Comment ? Par autocars et avions affrétés gratuitement par des Etats américains du sud du pays — comme le Texas frontalier du Mexique et la Floride — dirigés par des gouverneurs républicains souhaitant mettre en difficulté des villes refuges démocrates du nord et de l’ouest des Etats-Unis.
– Politique migratoire de Biden –
Et contester ainsi la politique migratoire du président Joe Biden jugée laxiste.
La crise migratoire à New York devrait “nous coûter cinq milliards de dollars durant cet exercice budgétaire” 2023-24, a prévenu récemment M. Adams, un démocrate de centre droit, contraint selon lui à des arbitrages sur la sécurité, la jeunesse et les personnes âgées.
Le cas de New York est presque unique aux Etats-Unis.
La Grosse Pomme a l’obligation légale et historique de fournir un toit à tous ses arrivants.
Pour pourvoir accueillir 3.000 personnes par semaine, le maire vient de limiter la durée de séjour en foyer à 30 jours pour un migrant seul et à deux mois pour une famille.

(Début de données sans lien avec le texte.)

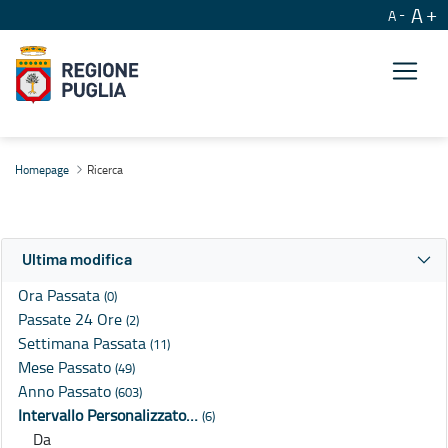
A
A
Ricerca
Homepage
Ricerca
Ultima modifica
Ora Passata
(0)
Passate 24 Ore
(2)
Settimana Passata
(11)
Mese Passato
(49)
Anno Passato
(603)
Intervallo Personalizzato…
(6)
Da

Si bien qu’après Noël, des milliers de familles comme celle de Blanca devront trouver un logement dans une ville aux inégalités socio-économiques abyssales et au prix du m2 stratosphérique.
“Ils doivent lui donner un toit”, proteste Lucia Aguilar du centre LSA car la fille cadette de Blanca est née aux Etats-Unis.
Eric Adams devait se rendre à Washington cette semaine pour réclamer des fonds fédéraux et davantage d’autorisations de travail pour les étrangers sans-papiers.
– Trois millions d’emplois –
D’autant que trois millions d’emplois sont vacants dans le pays — surtout dans les services comme la restauration — et que plus de cinq millions de migrants et demandeurs d’asile sont entrés aux Etats-Unis ces trois dernières années, a calculé Adriel Orozco de l’ONG American Immigration Council.
Adriel Orozco réclame une “réponse coordonnée” de Washington pour que les “progressistes” New York, Chicago, Denver, San Diego et Los Angeles ne soient pas en première ligne face à l’afflux de migrants.
A New York, où des étrangers commencent à dormir dans les rues glaciales, la situation est si critique qu’Eric Adams a averti le Mexique, l’Equateur et la Colombie que sa mégapole avait “atteint sa pleine capacité” d’accueil.
Pas de quoi dissuader des migrants qui par des réseaux familiaux pensent pouvoir se débrouiller et obtenir permis de conduire, cartes d’identité…
A l’instar d’Ayoub Chaikhi, un Marocain de 28 ans: après avoir quitté femme et enfant au Chili où il a travaillé sept ans et vécu six mois au Texas, il a fait la grande remontée vers le nord et New York qui “aide vraiment les migrants avec toute la paperasserie”.
“Il faut juste être patient et voir à long terme”, lâche l’homme dans un sourire.